Exercise brief
This exercise calls for the records to be returned exactly, with images removed.

(Recorded data)
++++++
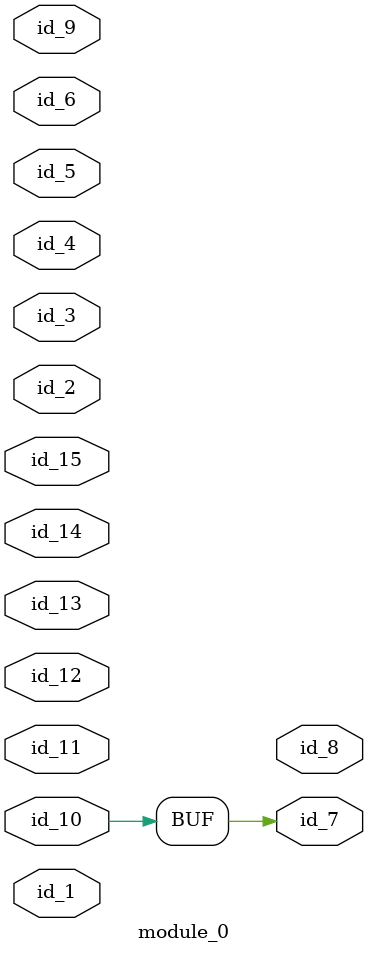
<source format=v>
`timescale 1ps / 1ps
module module_0 (
    id_1,
    id_2,
    id_3,
    id_4,
    id_5,
    id_6,
    id_7,
    id_8,
    id_9,
    id_10,
    id_11,
    id_12,
    id_13,
    id_14,
    id_15
);
  inout id_15;
  inout id_14;
  inout id_13;
  inout id_12;
  input id_11;
  inout id_10;
  inout id_9;
  output id_8;
  output id_7;
  input id_6;
  input id_5;
  input id_4;
  inout id_3;
  input id_2;
  inout id_1;
  assign id_7 = id_10;
endmodule

</source>
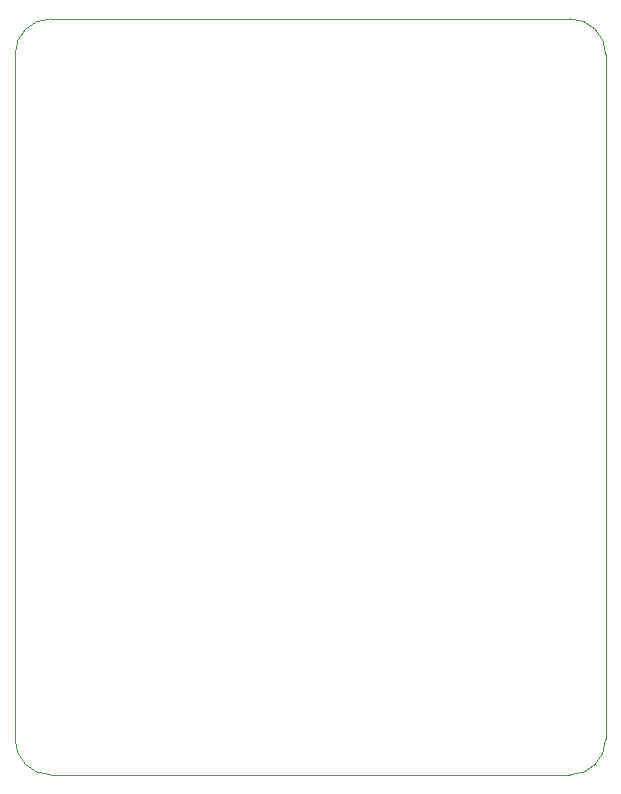
<source format=gm1>
%TF.GenerationSoftware,KiCad,Pcbnew,8.0.7*%
%TF.CreationDate,2025-02-08T20:50:40+05:30*%
%TF.ProjectId,AOS16 Double Buffer,414f5331-3620-4446-9f75-626c65204275,rev?*%
%TF.SameCoordinates,Original*%
%TF.FileFunction,Profile,NP*%
%FSLAX46Y46*%
G04 Gerber Fmt 4.6, Leading zero omitted, Abs format (unit mm)*
G04 Created by KiCad (PCBNEW 8.0.7) date 2025-02-08 20:50:40*
%MOMM*%
%LPD*%
G01*
G04 APERTURE LIST*
%TA.AperFunction,Profile*%
%ADD10C,0.050000*%
%TD*%
G04 APERTURE END LIST*
D10*
X35500000Y-86000000D02*
G75*
G02*
X32500000Y-83000000I0J3000000D01*
G01*
X32500000Y-25000000D02*
G75*
G02*
X35500000Y-22000000I3000000J0D01*
G01*
X79500000Y-22000000D02*
G75*
G02*
X82500000Y-25000000I0J-3000000D01*
G01*
X32500000Y-25000000D02*
X32500000Y-83000000D01*
X79500000Y-22000000D02*
X35500000Y-22000000D01*
X82500000Y-83000000D02*
X82500000Y-25000000D01*
X82500000Y-83000000D02*
G75*
G02*
X79500000Y-86000000I-3000000J0D01*
G01*
X35500000Y-86000000D02*
X79500000Y-86000000D01*
M02*

</source>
++++++
Task result
<source format=v>
`timescale 1ps / 1ps
module module_0 (
    id_1,
    id_2,
    id_3,
    id_4,
    id_5,
    id_6,
    id_7,
    id_8,
    id_9,
    id_10,
    id_11,
    id_12,
    id_13,
    id_14,
    id_15
);
  inout id_15;
  inout id_14;
  inout id_13;
  inout id_12;
  input id_11;
  inout id_10;
  inout id_9;
  output id_8;
  output id_7;
  input id_6;
  input id_5;
  input id_4;
  inout id_3;
  input id_2;
  inout id_1;
  assign id_7 = id_10;
endmodule

</source>
<source format=gm1>
%TF.GenerationSoftware,KiCad,Pcbnew,8.0.7*%
%TF.CreationDate,2025-02-08T20:50:40+05:30*%
%TF.ProjectId,AOS16 Double Buffer,414f5331-3620-4446-9f75-626c65204275,rev?*%
%TF.SameCoordinates,Original*%
%TF.FileFunction,Profile,NP*%
%FSLAX46Y46*%
G04 Gerber Fmt 4.6, Leading zero omitted, Abs format (unit mm)*
G04 Created by KiCad (PCBNEW 8.0.7) date 2025-02-08 20:50:40*
%MOMM*%
%LPD*%
G01*
G04 APERTURE LIST*
%TA.AperFunction,Profile*%
%ADD10C,0.050000*%
%TD*%
G04 APERTURE END LIST*
D10*
X35500000Y-86000000D02*
G75*
G02*
X32500000Y-83000000I0J3000000D01*
G01*
X32500000Y-25000000D02*
G75*
G02*
X35500000Y-22000000I3000000J0D01*
G01*
X79500000Y-22000000D02*
G75*
G02*
X82500000Y-25000000I0J-3000000D01*
G01*
X32500000Y-25000000D02*
X32500000Y-83000000D01*
X79500000Y-22000000D02*
X35500000Y-22000000D01*
X82500000Y-83000000D02*
X82500000Y-25000000D01*
X82500000Y-83000000D02*
G75*
G02*
X79500000Y-86000000I-3000000J0D01*
G01*
X35500000Y-86000000D02*
X79500000Y-86000000D01*
M02*

</source>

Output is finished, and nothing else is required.